What needs to be done: Copy every one of the lines below without changing anything, and leave the pictures out of your answer.

[Collected data]
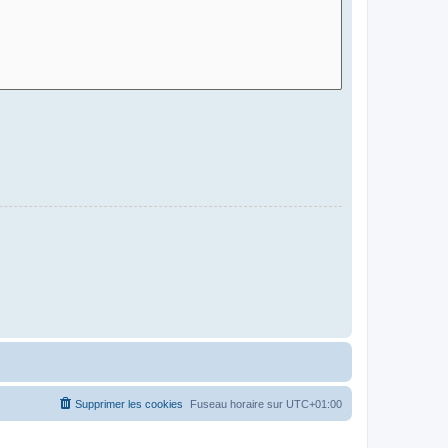
Supprimer les cookies
Fuseau horaire sur
UTC+01:00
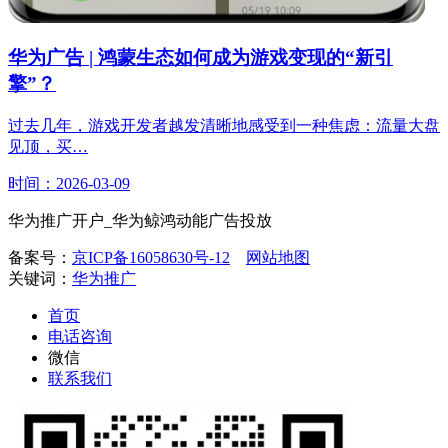
华为广告 | 鸿蒙生态如何成为游戏变现的“新引
擎”？
过去几年，游戏开发者越发清晰地感受到一种焦虑：流量大盘
见顶，买…
时间：2026-03-09
华为推广开户_华为鲸鸿动能广告投放
备案号：
京ICP备16058630号-12
网站地图
关键词：
华为推广
首页
电话咨询
微信
联系我们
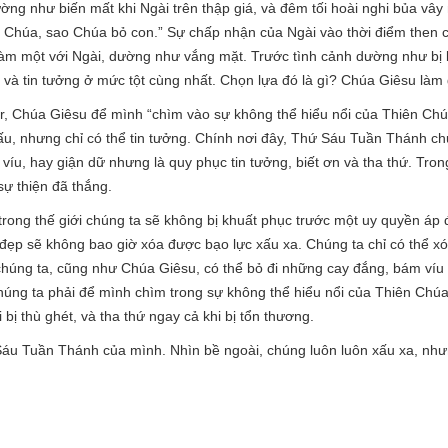
ng như biến mất khi Ngài trên thập giá, và đêm tối hoài nghi bủa vây 
y Chúa, sao Chúa bỏ con.” Sự chấp nhận của Ngài vào thời điểm then 
m một với Ngài, dường như vắng mặt. Trước tình cảnh dường như bị b
 và tin tưởng ở mức tột cùng nhất. Chọn lựa đó là gì? Chúa Giêsu làm 
er, Chúa Giêsu để mình “chìm vào sự không thể hiểu nổi của Thiên Ch
u, nhưng chỉ có thể tin tưởng. Chính nơi đây, Thứ Sáu Tuần Thánh ch
íu, hay giận dữ nhưng là quy phục tin tưởng, biết ơn và tha thứ. Tro
 sự thiện đã thắng.
i trong thế giới chúng ta sẽ không bị khuất phục trước một uy quyền áp
 đẹp sẽ không bao giờ xóa được bạo lực xấu xa. Chúng ta chỉ có thể 
chúng ta, cũng như Chúa Giêsu, có thể bỏ đi những cay đắng, bám víu
 chúng ta phải để mình chìm trong sự không thể hiểu nổi của Thiên Chúa
bị thù ghét, và tha thứ ngay cả khi bị tổn thương.
Sáu Tuần Thánh của mình. Nhìn bề ngoài, chúng luôn luôn xấu xa, như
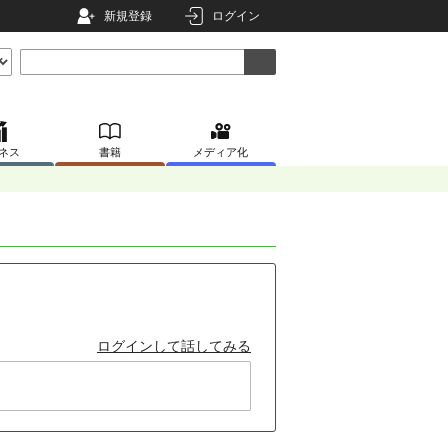
新規登録
ログイン
ネス
書籍
メディア化
ログインして話してみる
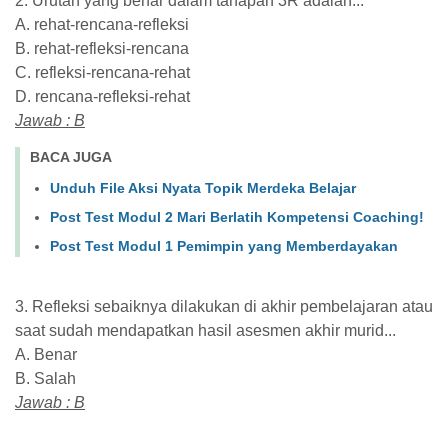
2. Urutan yang benar dalam tahapan 3R adalah...
A. rehat-rencana-refleksi
B. rehat-refleksi-rencana
C. refleksi-rencana-rehat
D. rencana-refleksi-rehat
Jawab : B
BACA JUGA
Unduh File Aksi Nyata Topik Merdeka Belajar
Post Test Modul 2 Mari Berlatih Kompetensi Coaching!
Post Test Modul 1 Pemimpin yang Memberdayakan
3. Refleksi sebaiknya dilakukan di akhir pembelajaran atau
saat sudah mendapatkan hasil asesmen akhir murid...
A. Benar
B. Salah
Jawab : B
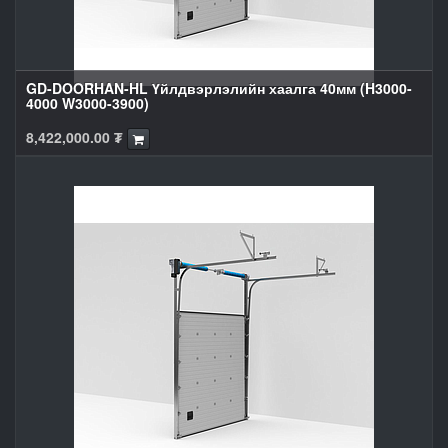
GD-DOORHAN-HL Үйлдвэрлэлийн хаалга 40мм (H3000-
4000 W3000-3900)
8,422,000.00
₮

Response box:
Supprimer les cookies
Fuseau horaire sur
UTC+01:00
华为广告 | 鸿蒙生态如何成为游戏变现的“新引
擎”？
过去几年，游戏开发者越发清晰地感受到一种焦虑：流量大盘
见顶，买…
时间：2026-03-09
华为推广开户_华为鲸鸿动能广告投放
备案号：
京ICP备16058630号-12
网站地图
关键词：
华为推广
首页
电话咨询
微信
联系我们
ng như biến mất khi Ngài trên thập giá, và đêm tối hoài nghi bủa vây 
y Chúa, sao Chúa bỏ con.” Sự chấp nhận của Ngài vào thời điểm then 
m một với Ngài, dường như vắng mặt. Trước tình cảnh dường như bị b
 và tin tưởng ở mức tột cùng nhất. Chọn lựa đó là gì? Chúa Giêsu làm 
er, Chúa Giêsu để mình “chìm vào sự không thể hiểu nổi của Thiên Ch
u, nhưng chỉ có thể tin tưởng. Chính nơi đây, Thứ Sáu Tuần Thánh ch
íu, hay giận dữ nhưng là quy phục tin tưởng, biết ơn và tha thứ. Tro
 sự thiện đã thắng.
i trong thế giới chúng ta sẽ không bị khuất phục trước một uy quyền áp
 đẹp sẽ không bao giờ xóa được bạo lực xấu xa. Chúng ta chỉ có thể 
chúng ta, cũng như Chúa Giêsu, có thể bỏ đi những cay đắng, bám víu
 chúng ta phải để mình chìm trong sự không thể hiểu nổi của Thiên Chúa
bị thù ghét, và tha thứ ngay cả khi bị tổn thương.
Sáu Tuần Thánh của mình. Nhìn bề ngoài, chúng luôn luôn xấu xa, như
新規登録
ログイン
ネス
書籍
メディア化
ログインして話してみる
2. Urutan yang benar dalam tahapan 3R adalah...
A. rehat-rencana-refleksi
B. rehat-refleksi-rencana
C. refleksi-rencana-rehat
D. rencana-refleksi-rehat
Jawab : B
BACA JUGA
Unduh File Aksi Nyata Topik Merdeka Belajar
Post Test Modul 2 Mari Berlatih Kompetensi Coaching!
Post Test Modul 1 Pemimpin yang Memberdayakan
3. Refleksi sebaiknya dilakukan di akhir pembelajaran atau
saat sudah mendapatkan hasil asesmen akhir murid...
A. Benar
B. Salah
Jawab : B
GD-DOORHAN-HL Үйлдвэрлэлийн хаалга 40мм (H3000-
4000 W3000-3900)
8,422,000.00
₮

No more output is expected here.